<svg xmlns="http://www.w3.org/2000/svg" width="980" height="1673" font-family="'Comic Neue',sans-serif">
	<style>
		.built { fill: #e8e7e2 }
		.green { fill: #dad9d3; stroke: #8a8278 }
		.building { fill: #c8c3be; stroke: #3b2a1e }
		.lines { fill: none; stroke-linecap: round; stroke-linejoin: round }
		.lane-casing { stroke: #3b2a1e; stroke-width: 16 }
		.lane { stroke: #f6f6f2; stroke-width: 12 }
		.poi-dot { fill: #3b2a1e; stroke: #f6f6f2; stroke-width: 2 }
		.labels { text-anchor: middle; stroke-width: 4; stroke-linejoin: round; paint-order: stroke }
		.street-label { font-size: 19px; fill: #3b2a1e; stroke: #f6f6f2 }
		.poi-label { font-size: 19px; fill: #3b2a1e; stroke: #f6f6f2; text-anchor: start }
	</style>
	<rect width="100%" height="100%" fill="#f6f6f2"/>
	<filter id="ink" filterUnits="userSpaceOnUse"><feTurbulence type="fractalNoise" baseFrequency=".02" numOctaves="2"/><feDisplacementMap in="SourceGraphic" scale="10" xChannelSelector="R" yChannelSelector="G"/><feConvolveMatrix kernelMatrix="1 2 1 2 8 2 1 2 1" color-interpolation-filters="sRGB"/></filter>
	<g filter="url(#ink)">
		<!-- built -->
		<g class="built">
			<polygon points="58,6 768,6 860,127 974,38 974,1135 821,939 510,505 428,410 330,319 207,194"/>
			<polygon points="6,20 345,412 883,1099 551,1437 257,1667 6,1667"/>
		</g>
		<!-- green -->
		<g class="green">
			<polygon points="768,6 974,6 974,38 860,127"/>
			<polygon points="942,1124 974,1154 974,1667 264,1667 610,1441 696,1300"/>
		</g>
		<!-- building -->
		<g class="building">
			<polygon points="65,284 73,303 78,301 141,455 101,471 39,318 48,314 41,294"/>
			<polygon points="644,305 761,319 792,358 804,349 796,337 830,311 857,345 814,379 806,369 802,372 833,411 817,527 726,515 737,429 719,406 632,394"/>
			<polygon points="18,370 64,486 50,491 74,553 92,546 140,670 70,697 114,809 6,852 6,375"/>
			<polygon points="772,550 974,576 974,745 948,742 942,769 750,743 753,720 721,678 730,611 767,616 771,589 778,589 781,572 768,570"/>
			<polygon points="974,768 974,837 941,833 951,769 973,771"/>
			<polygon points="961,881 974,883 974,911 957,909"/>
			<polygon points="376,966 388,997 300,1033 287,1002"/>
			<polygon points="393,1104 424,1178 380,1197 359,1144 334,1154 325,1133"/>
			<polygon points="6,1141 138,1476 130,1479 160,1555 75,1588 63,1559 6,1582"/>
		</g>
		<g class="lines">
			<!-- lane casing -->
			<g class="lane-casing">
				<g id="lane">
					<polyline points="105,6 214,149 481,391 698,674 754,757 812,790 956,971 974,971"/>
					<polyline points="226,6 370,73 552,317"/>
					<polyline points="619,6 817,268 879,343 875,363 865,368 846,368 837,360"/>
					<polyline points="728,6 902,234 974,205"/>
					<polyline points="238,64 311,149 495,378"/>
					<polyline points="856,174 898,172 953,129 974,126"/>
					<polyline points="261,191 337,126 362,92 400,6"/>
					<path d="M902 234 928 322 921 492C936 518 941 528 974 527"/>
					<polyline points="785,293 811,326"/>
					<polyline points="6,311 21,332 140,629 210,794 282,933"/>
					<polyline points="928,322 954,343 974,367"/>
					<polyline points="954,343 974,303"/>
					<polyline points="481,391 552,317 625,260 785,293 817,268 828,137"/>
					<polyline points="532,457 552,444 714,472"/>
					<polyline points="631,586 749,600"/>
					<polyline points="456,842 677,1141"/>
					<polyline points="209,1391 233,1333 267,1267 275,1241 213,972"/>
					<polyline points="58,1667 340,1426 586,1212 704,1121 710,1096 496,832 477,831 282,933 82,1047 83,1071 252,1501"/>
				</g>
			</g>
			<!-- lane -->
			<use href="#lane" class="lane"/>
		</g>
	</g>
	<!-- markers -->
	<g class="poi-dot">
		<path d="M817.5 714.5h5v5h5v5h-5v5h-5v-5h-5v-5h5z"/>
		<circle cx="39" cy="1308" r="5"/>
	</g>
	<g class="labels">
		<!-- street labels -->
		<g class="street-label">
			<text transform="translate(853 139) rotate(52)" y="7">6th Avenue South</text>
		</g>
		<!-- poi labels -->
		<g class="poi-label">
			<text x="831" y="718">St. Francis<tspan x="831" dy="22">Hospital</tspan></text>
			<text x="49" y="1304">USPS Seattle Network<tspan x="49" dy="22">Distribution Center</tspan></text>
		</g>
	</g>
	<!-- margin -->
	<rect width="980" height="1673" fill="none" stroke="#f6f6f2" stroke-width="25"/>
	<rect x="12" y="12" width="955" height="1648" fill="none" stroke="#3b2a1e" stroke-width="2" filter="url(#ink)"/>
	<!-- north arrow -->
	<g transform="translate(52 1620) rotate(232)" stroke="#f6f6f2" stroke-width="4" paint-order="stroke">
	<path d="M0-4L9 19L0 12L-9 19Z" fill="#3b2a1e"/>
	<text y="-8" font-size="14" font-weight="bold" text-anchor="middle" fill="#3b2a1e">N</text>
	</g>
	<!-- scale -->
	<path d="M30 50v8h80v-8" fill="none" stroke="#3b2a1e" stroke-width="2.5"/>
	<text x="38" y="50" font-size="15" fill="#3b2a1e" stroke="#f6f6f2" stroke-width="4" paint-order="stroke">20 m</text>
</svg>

* * * *

Wherever the string "lines" occurs in the listing, return the line it sits on.

		.lines { fill: none; stroke-linecap: round; stroke-linejoin: round }
		<g class="lines">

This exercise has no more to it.